Can you retype only the lines from the one with "left hip: (664, 440)" through the final line of the material, exactly as given?

________________________

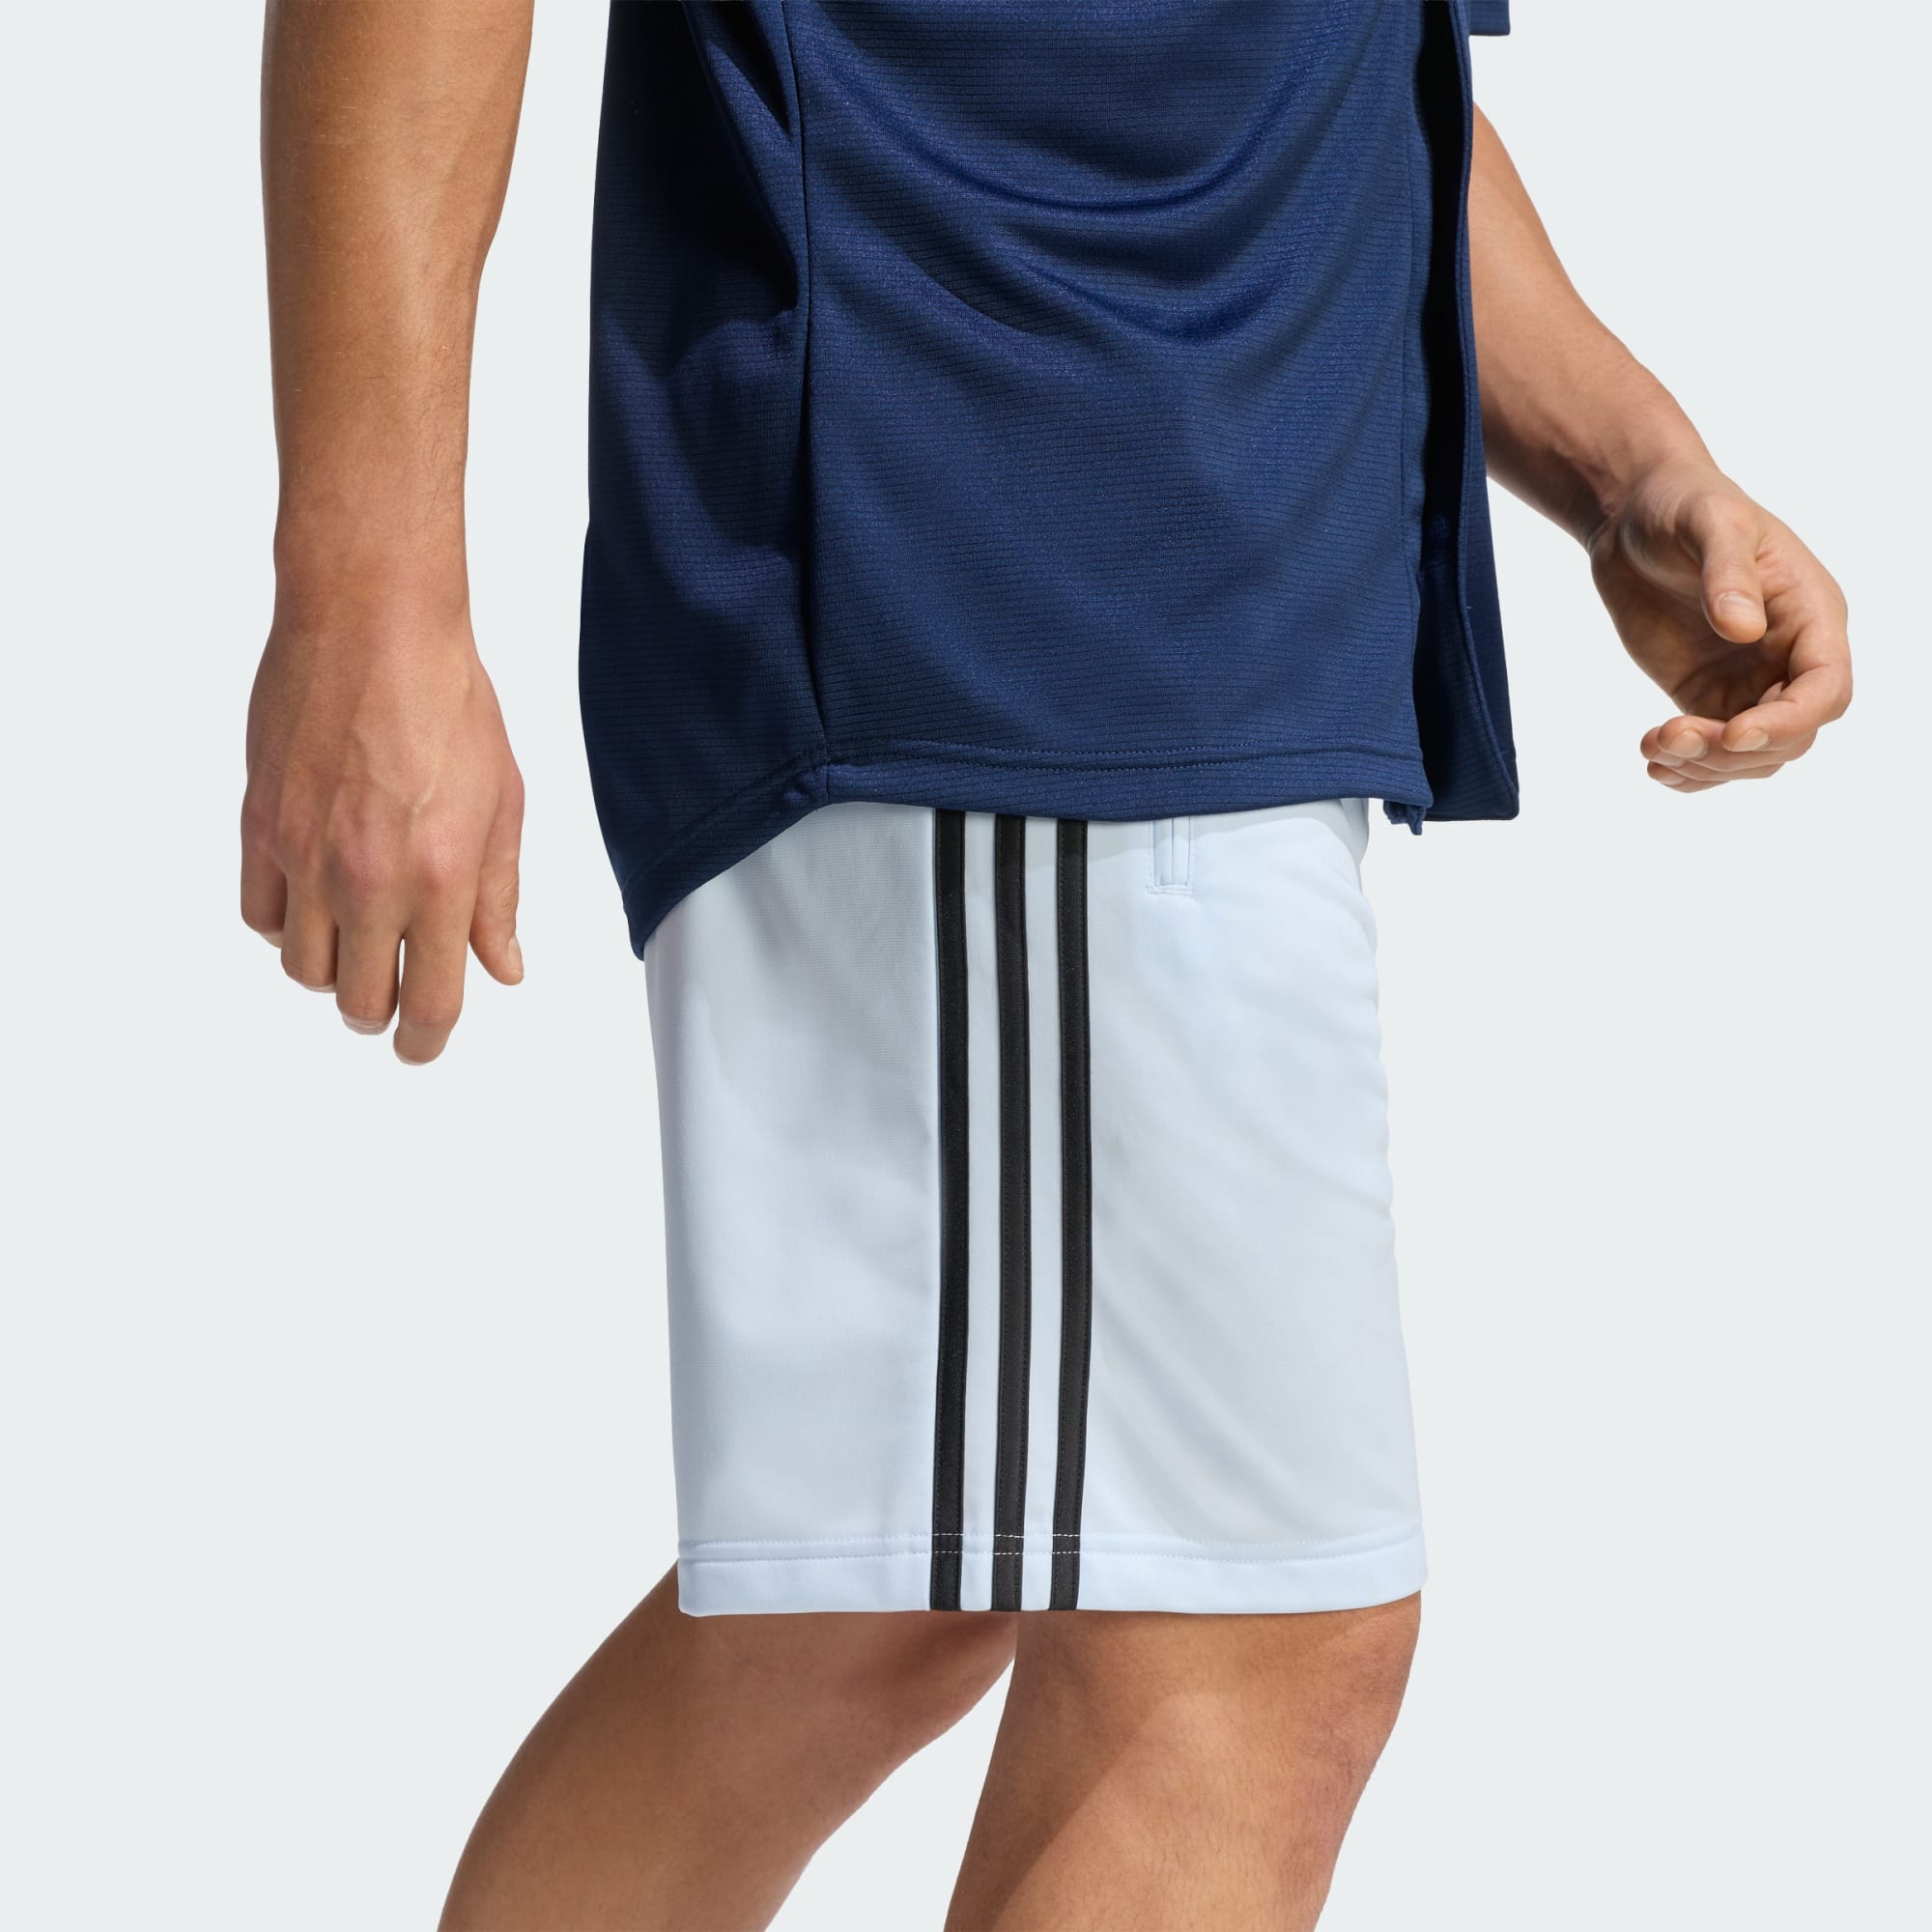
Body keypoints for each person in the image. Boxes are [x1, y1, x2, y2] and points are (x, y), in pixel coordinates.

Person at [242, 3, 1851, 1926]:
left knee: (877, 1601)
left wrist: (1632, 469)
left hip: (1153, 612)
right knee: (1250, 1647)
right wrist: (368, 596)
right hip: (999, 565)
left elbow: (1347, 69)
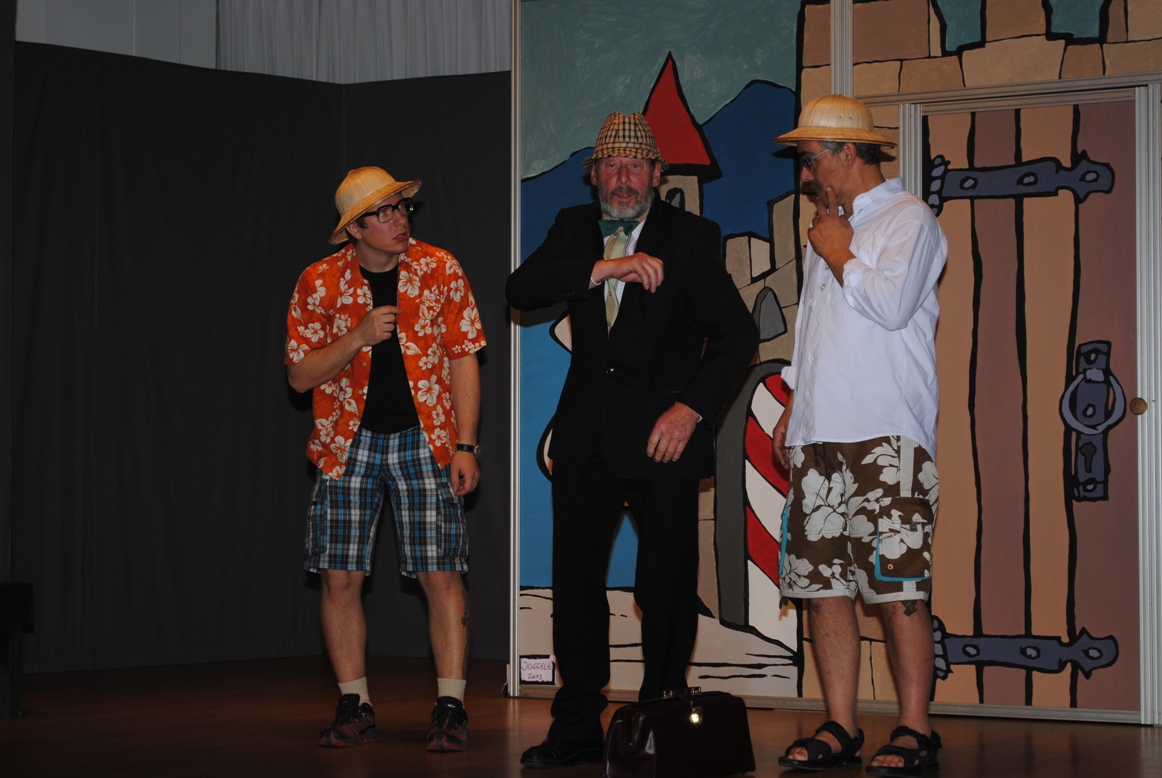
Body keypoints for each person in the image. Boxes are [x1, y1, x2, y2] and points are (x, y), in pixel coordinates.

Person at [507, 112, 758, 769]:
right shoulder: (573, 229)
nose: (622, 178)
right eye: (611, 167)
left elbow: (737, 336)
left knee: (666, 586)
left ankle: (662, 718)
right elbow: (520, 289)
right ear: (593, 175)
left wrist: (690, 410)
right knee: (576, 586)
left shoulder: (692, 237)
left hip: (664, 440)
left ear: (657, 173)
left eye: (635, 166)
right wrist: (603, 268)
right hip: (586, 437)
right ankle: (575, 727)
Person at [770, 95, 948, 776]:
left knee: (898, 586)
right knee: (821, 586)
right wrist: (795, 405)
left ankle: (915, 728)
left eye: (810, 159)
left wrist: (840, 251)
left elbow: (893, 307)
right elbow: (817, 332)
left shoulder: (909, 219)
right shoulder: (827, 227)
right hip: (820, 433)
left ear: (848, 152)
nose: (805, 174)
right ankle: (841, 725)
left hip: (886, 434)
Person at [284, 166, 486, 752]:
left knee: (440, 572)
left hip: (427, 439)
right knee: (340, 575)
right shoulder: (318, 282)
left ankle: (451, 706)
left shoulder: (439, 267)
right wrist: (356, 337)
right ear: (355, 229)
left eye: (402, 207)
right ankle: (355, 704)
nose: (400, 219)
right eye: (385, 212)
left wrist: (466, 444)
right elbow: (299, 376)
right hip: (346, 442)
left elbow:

________________________

■ **COMPLETED EXERCISE**:
left hip: (664, 440)
left ear: (657, 173)
left eye: (635, 166)
right wrist: (603, 268)
right hip: (586, 437)
right ankle: (575, 727)
Person at [770, 95, 948, 776]:
left knee: (898, 586)
right knee: (821, 586)
right wrist: (795, 405)
left ankle: (915, 728)
left eye: (810, 159)
left wrist: (840, 251)
left elbow: (893, 307)
right elbow: (817, 332)
left shoulder: (909, 219)
right shoulder: (827, 227)
right hip: (820, 433)
left ear: (848, 152)
nose: (805, 174)
right ankle: (841, 725)
left hip: (886, 434)
Person at [284, 166, 486, 752]:
left knee: (440, 572)
left hip: (427, 439)
right knee: (340, 575)
right shoulder: (318, 282)
left ankle: (451, 706)
left shoulder: (439, 267)
right wrist: (356, 337)
right ear: (355, 229)
left eye: (402, 207)
right ankle: (355, 704)
nose: (400, 219)
right eye: (385, 212)
left wrist: (466, 444)
right elbow: (299, 376)
right hip: (346, 442)
left elbow:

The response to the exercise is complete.